*** GIVEN RECORDS ***
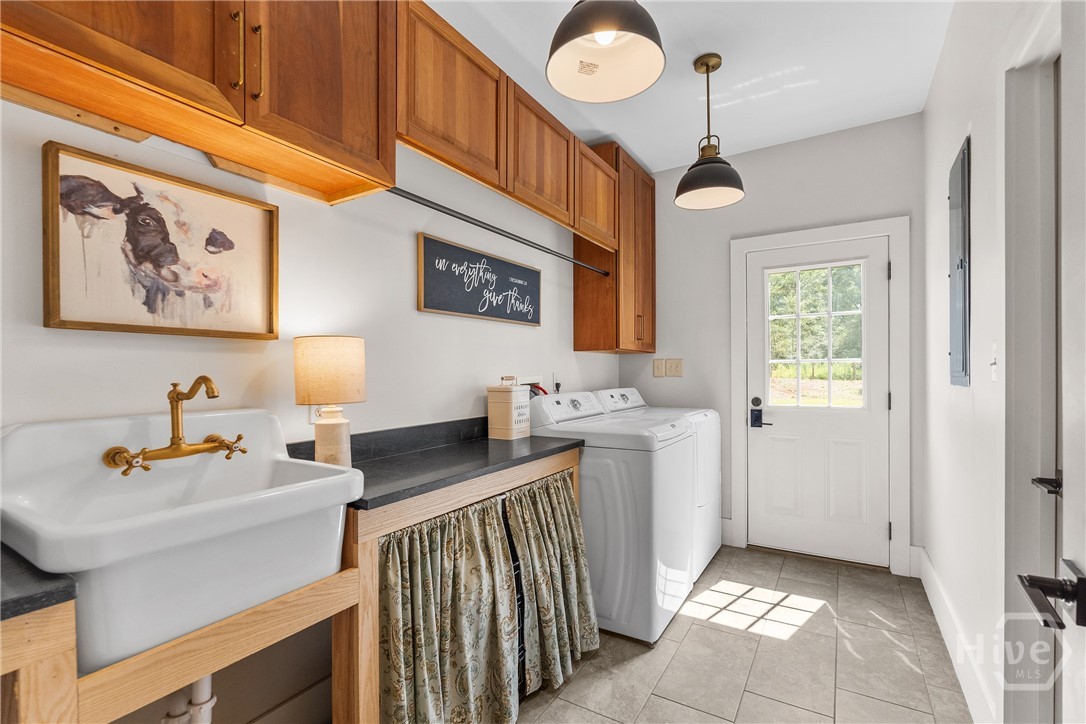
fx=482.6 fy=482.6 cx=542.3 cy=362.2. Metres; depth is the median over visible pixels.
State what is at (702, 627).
floor
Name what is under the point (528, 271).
chalkboard sign
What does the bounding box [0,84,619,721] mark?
left wall
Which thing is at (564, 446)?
black countertop
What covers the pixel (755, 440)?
back door
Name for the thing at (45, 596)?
countertop
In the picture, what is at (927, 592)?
baseboard
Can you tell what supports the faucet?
attached to the utility sink
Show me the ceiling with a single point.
(623, 131)
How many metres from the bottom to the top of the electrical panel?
0.974 m
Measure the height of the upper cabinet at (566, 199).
0.550 m
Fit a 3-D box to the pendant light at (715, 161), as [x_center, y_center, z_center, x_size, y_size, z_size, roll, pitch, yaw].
[0.804,-1.129,2.350,0.323,0.694,0.322,0,0,32]
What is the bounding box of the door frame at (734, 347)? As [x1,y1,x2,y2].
[729,218,909,576]
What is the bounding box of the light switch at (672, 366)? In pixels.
[666,358,682,376]
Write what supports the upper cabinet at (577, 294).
attached to the left wall at (209, 169)
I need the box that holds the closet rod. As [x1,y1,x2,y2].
[383,184,611,277]
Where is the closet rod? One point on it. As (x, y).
(460, 218)
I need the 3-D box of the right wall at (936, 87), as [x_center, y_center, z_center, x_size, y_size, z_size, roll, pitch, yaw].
[1.252,-0.100,1.126,0.131,2.753,4.146,0,0,32]
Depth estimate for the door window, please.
3.13 m
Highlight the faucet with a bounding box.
[103,378,247,477]
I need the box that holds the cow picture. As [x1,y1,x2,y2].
[42,144,279,338]
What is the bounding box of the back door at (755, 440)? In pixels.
[744,234,889,568]
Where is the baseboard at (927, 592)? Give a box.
[917,547,999,723]
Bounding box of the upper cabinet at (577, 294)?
[574,142,654,353]
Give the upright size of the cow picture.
0.419 m
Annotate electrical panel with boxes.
[948,135,971,386]
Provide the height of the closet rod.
0.041 m
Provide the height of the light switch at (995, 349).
0.122 m
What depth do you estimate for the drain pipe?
1.17 m
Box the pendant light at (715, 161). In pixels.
[675,52,745,210]
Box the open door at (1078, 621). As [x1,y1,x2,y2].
[1009,7,1085,723]
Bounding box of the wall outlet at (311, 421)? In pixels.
[308,403,323,424]
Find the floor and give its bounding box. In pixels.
[510,544,973,723]
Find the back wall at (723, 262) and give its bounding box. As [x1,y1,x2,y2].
[617,113,924,574]
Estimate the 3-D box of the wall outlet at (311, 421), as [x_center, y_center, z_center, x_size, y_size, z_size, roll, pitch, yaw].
[-0.751,0.142,1.629,0.009,0.123,0.076,0,0,32]
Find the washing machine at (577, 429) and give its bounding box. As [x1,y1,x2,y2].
[525,390,695,644]
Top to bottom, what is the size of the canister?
0.293 m
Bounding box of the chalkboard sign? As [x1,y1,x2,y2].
[417,232,541,326]
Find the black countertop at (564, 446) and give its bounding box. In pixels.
[288,416,582,511]
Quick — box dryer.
[592,388,722,583]
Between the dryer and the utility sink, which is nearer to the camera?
the utility sink
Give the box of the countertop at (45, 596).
[0,542,78,620]
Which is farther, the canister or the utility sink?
the canister
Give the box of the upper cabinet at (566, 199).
[394,0,623,253]
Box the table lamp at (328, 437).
[293,334,367,467]
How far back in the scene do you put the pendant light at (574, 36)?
1.50 m
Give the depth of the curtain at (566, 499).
1.63 m
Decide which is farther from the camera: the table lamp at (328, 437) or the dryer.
the dryer
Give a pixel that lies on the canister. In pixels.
(511, 408)
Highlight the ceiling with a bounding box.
[424,0,953,171]
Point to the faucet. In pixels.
(179, 440)
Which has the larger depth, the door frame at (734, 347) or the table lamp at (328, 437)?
the door frame at (734, 347)
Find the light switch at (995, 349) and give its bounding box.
[989,341,998,380]
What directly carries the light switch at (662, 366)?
attached to the back wall at (723, 262)
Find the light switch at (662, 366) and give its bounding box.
[652,358,665,377]
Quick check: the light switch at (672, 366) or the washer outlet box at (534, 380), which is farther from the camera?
the light switch at (672, 366)
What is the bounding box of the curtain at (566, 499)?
[373,468,596,723]
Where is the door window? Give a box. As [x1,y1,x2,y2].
[768,261,866,409]
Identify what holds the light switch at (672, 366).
attached to the back wall at (723, 262)
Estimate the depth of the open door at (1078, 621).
0.71 m
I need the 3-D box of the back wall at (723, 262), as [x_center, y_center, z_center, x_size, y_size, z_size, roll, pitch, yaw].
[1.478,-0.097,3.388,2.020,2.754,0.129,0,0,32]
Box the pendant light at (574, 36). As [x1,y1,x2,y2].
[545,0,664,102]
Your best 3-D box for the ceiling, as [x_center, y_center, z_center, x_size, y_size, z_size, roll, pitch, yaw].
[0.212,-1.516,1.396,2.286,0.100,4.807,0,0,32]
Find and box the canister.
[486,377,530,440]
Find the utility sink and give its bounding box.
[0,405,364,672]
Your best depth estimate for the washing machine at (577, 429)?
2.25 m
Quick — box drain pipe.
[161,673,216,723]
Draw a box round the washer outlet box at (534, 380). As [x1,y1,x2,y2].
[516,374,546,397]
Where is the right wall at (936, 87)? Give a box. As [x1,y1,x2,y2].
[920,0,1059,723]
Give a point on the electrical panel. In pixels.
(963, 328)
*** End of GIVEN RECORDS ***
ASSIGNMENT.
The entries above should be given again exactly, minus any pictures.

THE ANSWER.
fx=482.6 fy=482.6 cx=542.3 cy=362.2. Metres; depth is the median over visible pixels.
State what is at (702, 627).
floor
Name what is under the point (528, 271).
chalkboard sign
What does the bounding box [0,84,619,721] mark?
left wall
Which thing is at (564, 446)?
black countertop
What covers the pixel (755, 440)?
back door
Name for the thing at (45, 596)?
countertop
In the picture, what is at (927, 592)?
baseboard
Can you tell what supports the faucet?
attached to the utility sink
Show me the ceiling with a single point.
(623, 131)
How many metres from the bottom to the top of the electrical panel?
0.974 m
Measure the height of the upper cabinet at (566, 199).
0.550 m
Fit a 3-D box to the pendant light at (715, 161), as [x_center, y_center, z_center, x_size, y_size, z_size, roll, pitch, yaw].
[0.804,-1.129,2.350,0.323,0.694,0.322,0,0,32]
What is the bounding box of the door frame at (734, 347)? As [x1,y1,x2,y2].
[729,218,909,576]
What is the bounding box of the light switch at (672, 366)? In pixels.
[666,358,682,376]
Write what supports the upper cabinet at (577, 294).
attached to the left wall at (209, 169)
I need the box that holds the closet rod. As [x1,y1,x2,y2].
[383,184,611,277]
Where is the closet rod? One point on it. As (x, y).
(460, 218)
I need the 3-D box of the right wall at (936, 87), as [x_center, y_center, z_center, x_size, y_size, z_size, roll, pitch, yaw].
[1.252,-0.100,1.126,0.131,2.753,4.146,0,0,32]
Depth estimate for the door window, please.
3.13 m
Highlight the faucet with a bounding box.
[103,378,247,477]
I need the box that holds the cow picture. As [x1,y1,x2,y2].
[42,144,279,338]
What is the bounding box of the back door at (755, 440)? In pixels.
[744,234,889,568]
Where is the baseboard at (927, 592)? Give a box.
[917,547,999,723]
Bounding box of the upper cabinet at (577, 294)?
[574,142,654,353]
Give the upright size of the cow picture.
0.419 m
Annotate electrical panel with boxes.
[948,135,971,386]
Provide the height of the closet rod.
0.041 m
Provide the height of the light switch at (995, 349).
0.122 m
What depth do you estimate for the drain pipe?
1.17 m
Box the pendant light at (715, 161). In pixels.
[675,52,745,210]
Box the open door at (1078, 621). As [x1,y1,x2,y2].
[1009,7,1085,723]
Bounding box of the wall outlet at (311, 421)? In pixels.
[308,403,323,424]
Find the floor and give its bounding box. In pixels.
[510,544,973,723]
Find the back wall at (723, 262) and give its bounding box. As [x1,y1,x2,y2].
[617,113,924,574]
Estimate the 3-D box of the wall outlet at (311, 421), as [x_center, y_center, z_center, x_size, y_size, z_size, roll, pitch, yaw].
[-0.751,0.142,1.629,0.009,0.123,0.076,0,0,32]
Find the washing machine at (577, 429) and give its bounding box. As [x1,y1,x2,y2].
[525,390,695,644]
Top to bottom, what is the size of the canister?
0.293 m
Bounding box of the chalkboard sign? As [x1,y1,x2,y2].
[417,232,541,326]
Find the black countertop at (564, 446) and give its bounding box. In pixels.
[288,416,582,511]
Quick — box dryer.
[592,388,722,583]
Between the dryer and the utility sink, which is nearer to the camera?
the utility sink
Give the box of the countertop at (45, 596).
[0,542,78,620]
Which is farther, the canister or the utility sink?
the canister
Give the box of the upper cabinet at (566, 199).
[394,0,623,253]
Box the table lamp at (328, 437).
[293,334,367,467]
How far back in the scene do you put the pendant light at (574, 36)?
1.50 m
Give the depth of the curtain at (566, 499).
1.63 m
Decide which is farther from the camera: the table lamp at (328, 437) or the dryer.
the dryer
Give a pixel that lies on the canister. In pixels.
(511, 408)
Highlight the ceiling with a bounding box.
[424,0,953,171]
Point to the faucet. In pixels.
(179, 440)
Which has the larger depth, the door frame at (734, 347) or the table lamp at (328, 437)?
the door frame at (734, 347)
Find the light switch at (995, 349) and give its bounding box.
[989,341,998,380]
What directly carries the light switch at (662, 366)?
attached to the back wall at (723, 262)
Find the light switch at (662, 366) and give its bounding box.
[652,358,665,377]
Quick check: the light switch at (672, 366) or the washer outlet box at (534, 380), which is farther from the camera?
the light switch at (672, 366)
What is the bounding box of the curtain at (566, 499)?
[373,468,596,723]
Where is the door window? Give a box. As [x1,y1,x2,y2].
[768,261,866,409]
Identify what holds the light switch at (672, 366).
attached to the back wall at (723, 262)
Estimate the depth of the open door at (1078, 621).
0.71 m
I need the 3-D box of the back wall at (723, 262), as [x_center, y_center, z_center, x_size, y_size, z_size, roll, pitch, yaw].
[1.478,-0.097,3.388,2.020,2.754,0.129,0,0,32]
Box the pendant light at (574, 36). As [x1,y1,x2,y2].
[545,0,664,102]
Your best 3-D box for the ceiling, as [x_center, y_center, z_center, x_size, y_size, z_size, roll, pitch, yaw].
[0.212,-1.516,1.396,2.286,0.100,4.807,0,0,32]
Find and box the canister.
[486,377,530,440]
Find the utility sink and give its bounding box.
[0,405,364,672]
Your best depth estimate for the washing machine at (577, 429)?
2.25 m
Quick — box drain pipe.
[161,673,216,723]
Draw a box round the washer outlet box at (534, 380). As [x1,y1,x2,y2].
[516,374,546,397]
Where is the right wall at (936, 87)? Give a box. As [x1,y1,x2,y2].
[920,0,1059,723]
Give a point on the electrical panel. In pixels.
(963, 328)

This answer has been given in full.